De chico, hueso, había aprendido no solo la palabra juro, sino a llevarse los dedos a los labios y hacer la cruz.

Al principio no sabía bien por qué lo hacía. Sospechaba que era algo que debía callar. Y muchas veces calló sin saber siquiera qué era aquello tan grave que no se podía decir.

Lo había aprendido de su abuela española, enlutada desde antes que él naciera. Fue la primera que se lo pidió: «Jura». Entonces Hueso se llevó los dedos a los labios y juró.

Pero para la madre de su madre, no había juramento que alcanzara, porque otro día le dijo: «Jura por tu madre». Y él vaciló, porque a su madre la quería y sabía que si rompía el juramento, a ella en medio de una tormenta la podía partir un rayo.

Entonces, él cumplía su palabra y cerraba su boca cada vez más, hasta volverse casi mudo. Es posible que fuera un niño idiotizado.

Finalmente, antes de morir, su abuela lo condenó casi al mutismo porque le contó una cosa y le dijo:

«Jura por Dios que nunca se lo vas a contar a nadie». Y juró. Pero Dios no se podía morir porque ya estaba muerto. Y él también se podía morir si contaba lo que su abuela española le había dicho.

Fue creciendo con ese maleficio.

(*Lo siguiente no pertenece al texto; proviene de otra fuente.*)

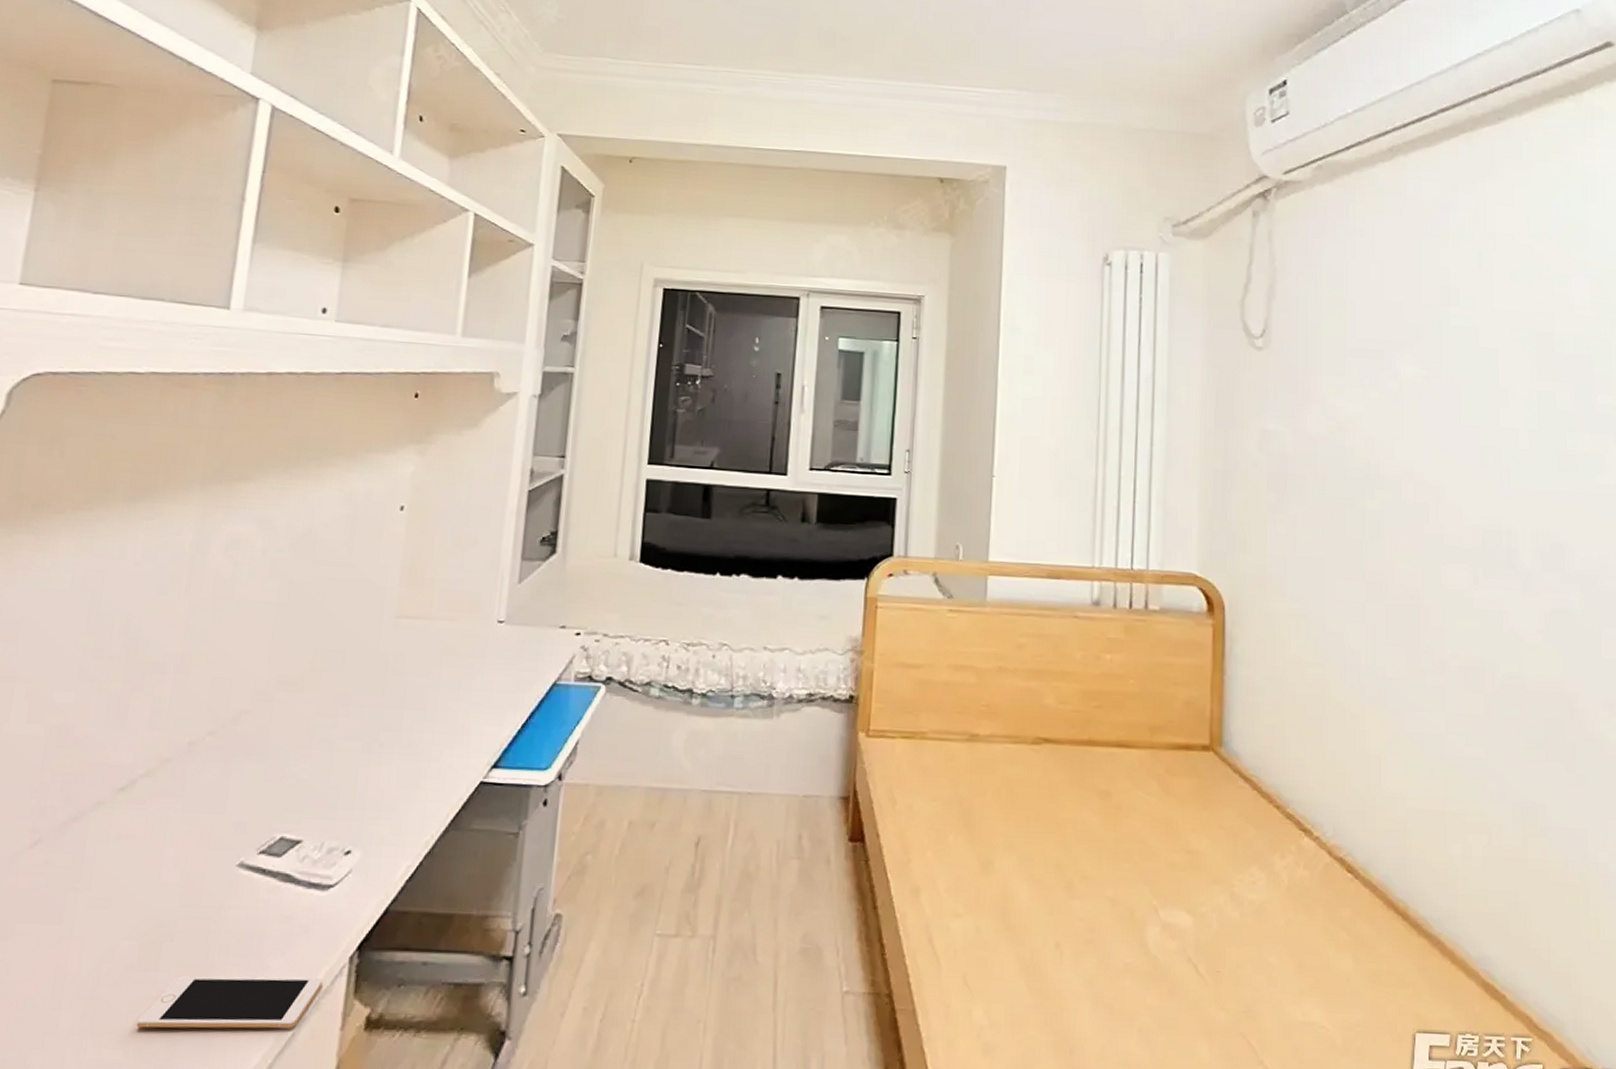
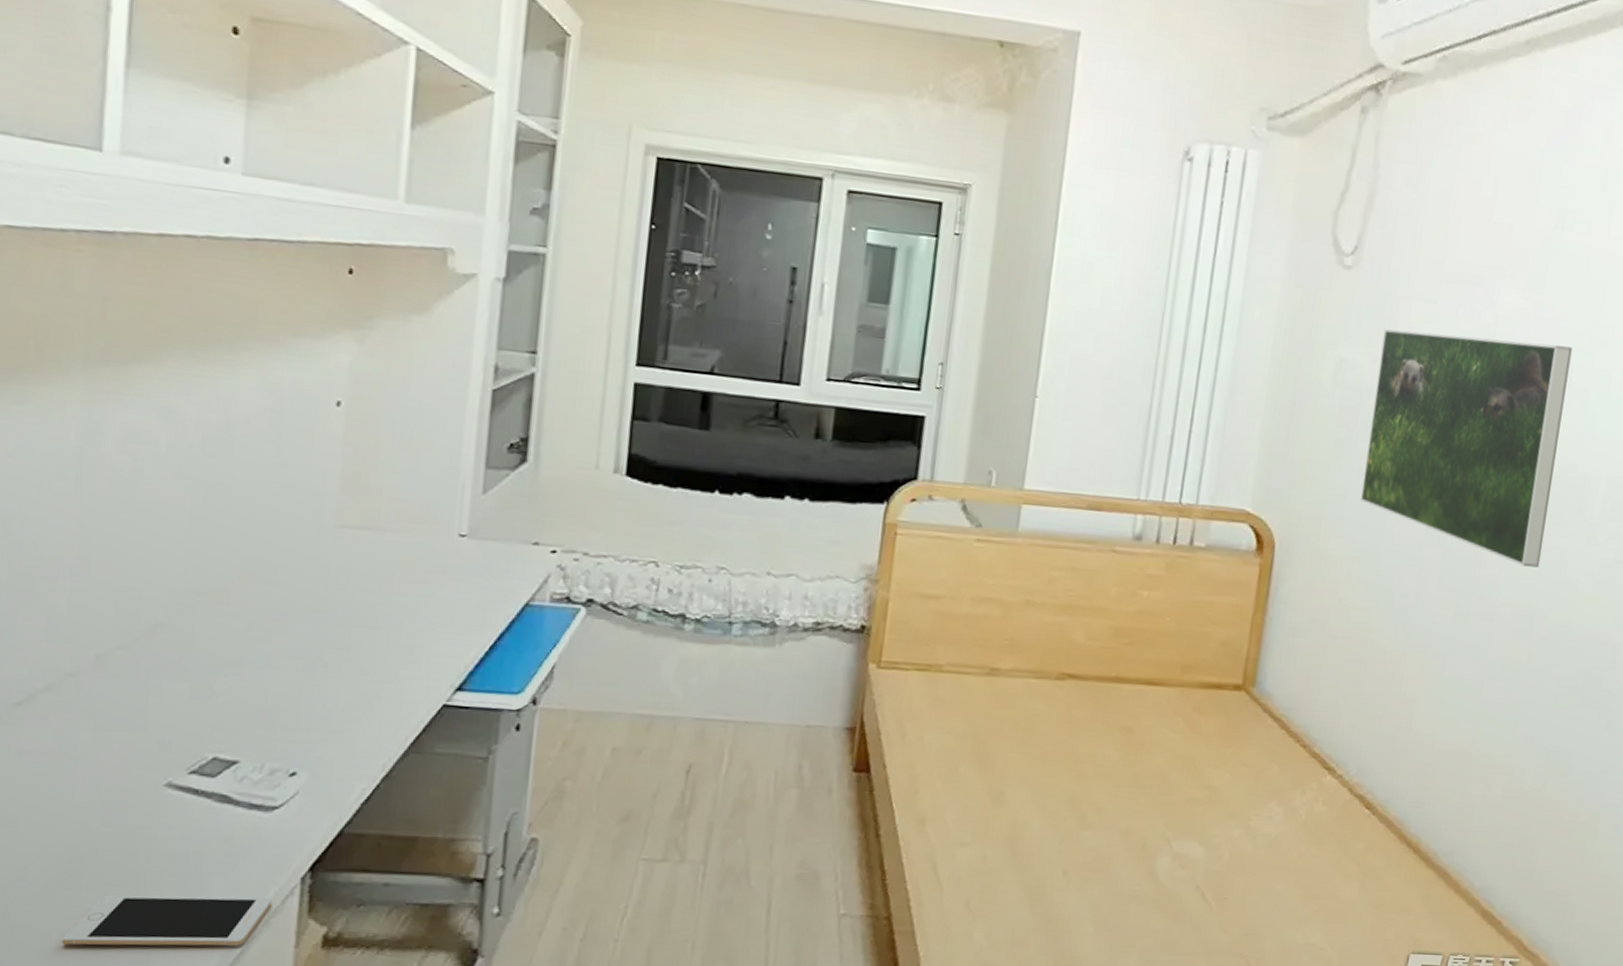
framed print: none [1299,401,1481,620] -> present [1360,329,1573,568]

Con la desdicha de no poder comprobar que podía ser de otra manera, ya que olvidaba lo que había jurado y entonces no podía desdecirse. No podía tener la experiencia de saber qué pasaba si rompía uno de los muchos juramentos que venía haciendo y olvidando. Por lo tanto, lo invadía el desasosiego de que, quizás, sin saber, había roto un juramento. Con lo cual, mejor era ir callando cada vez más.

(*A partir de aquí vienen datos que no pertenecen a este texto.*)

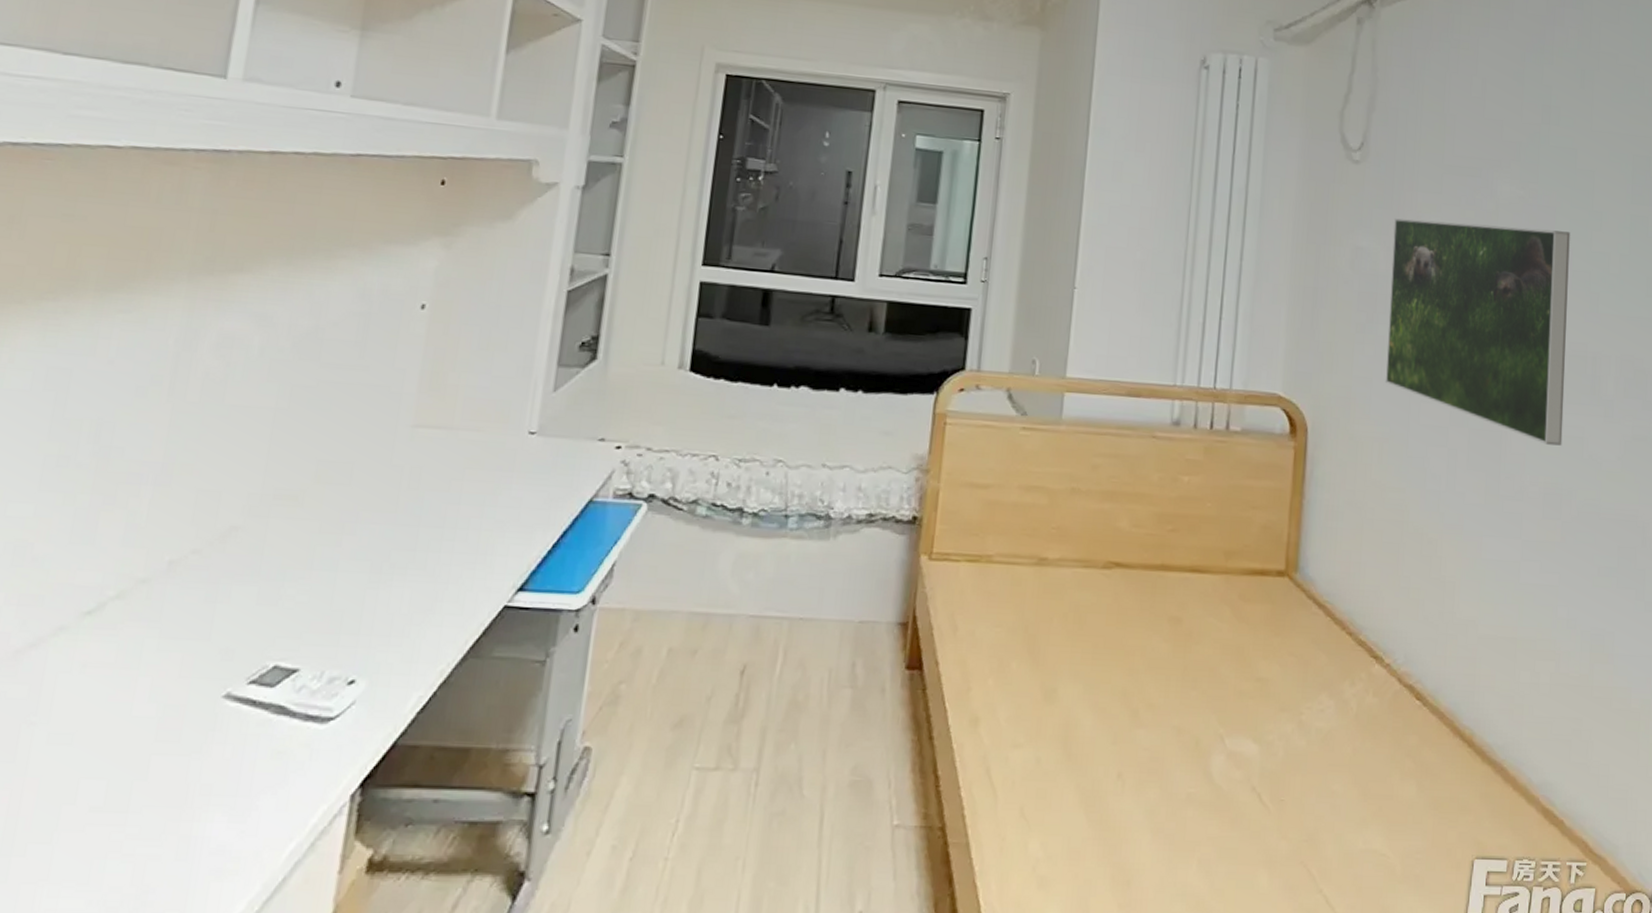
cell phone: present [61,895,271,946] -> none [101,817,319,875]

Por esos años tomó la comunión y rezó. Juró por Dios todo poderoso señor del cielo y de la tierra. Pero si era así, no había lugar dónde esconderse. Por eso, Hueso no quería que le contaran ningún secreto.

No sabemos si se confesó. Tampoco, si alguna vez rompió algún juramento en el confesionario.

Los chicos en el barrio juraban todo el día. «Te juro y rejuro», sin que les pasara nada. Él los admiraba. Cuando cursaba el primer año de la Secundaria se puso de novio con una compañera. Se llamaba Carola, un nombre raro para el barrio y para la época. La chica, a cada rato, le pedía que él le jurara su amor. Ella se lo juraba todo el tiempo.

Cuando un día, sin saber bien por qué, ella se fue, Hueso leyó en un diccionario lo que significaba la palabra perjurar. Carola era una perjura. Pero él, durante el tiempo que duró el amor, a esa edad es todo tan efímero y a la vez parece eterno, le creyó. Siempre pensaba que le gustaría volver a encontrarla. La vida a veces te da esa revancha.

Muchos años atrás, cuando todavía era un muchacho, casi un niño, una noche empezó la cosa con los hermanos Deganis. Le pidieron que los acompañara al Sportman.

El Sportman eran dos canchas de futbol. Una al lado de la otra. Si es que se le podía llamar así a dos extensiones de tierra con pasto raleado que solo eran canchas porque tenían arcos. Ni siquiera pintados. Si la noche era oscura, y si no se conocía el terreno, hasta podría llevárselos por delante.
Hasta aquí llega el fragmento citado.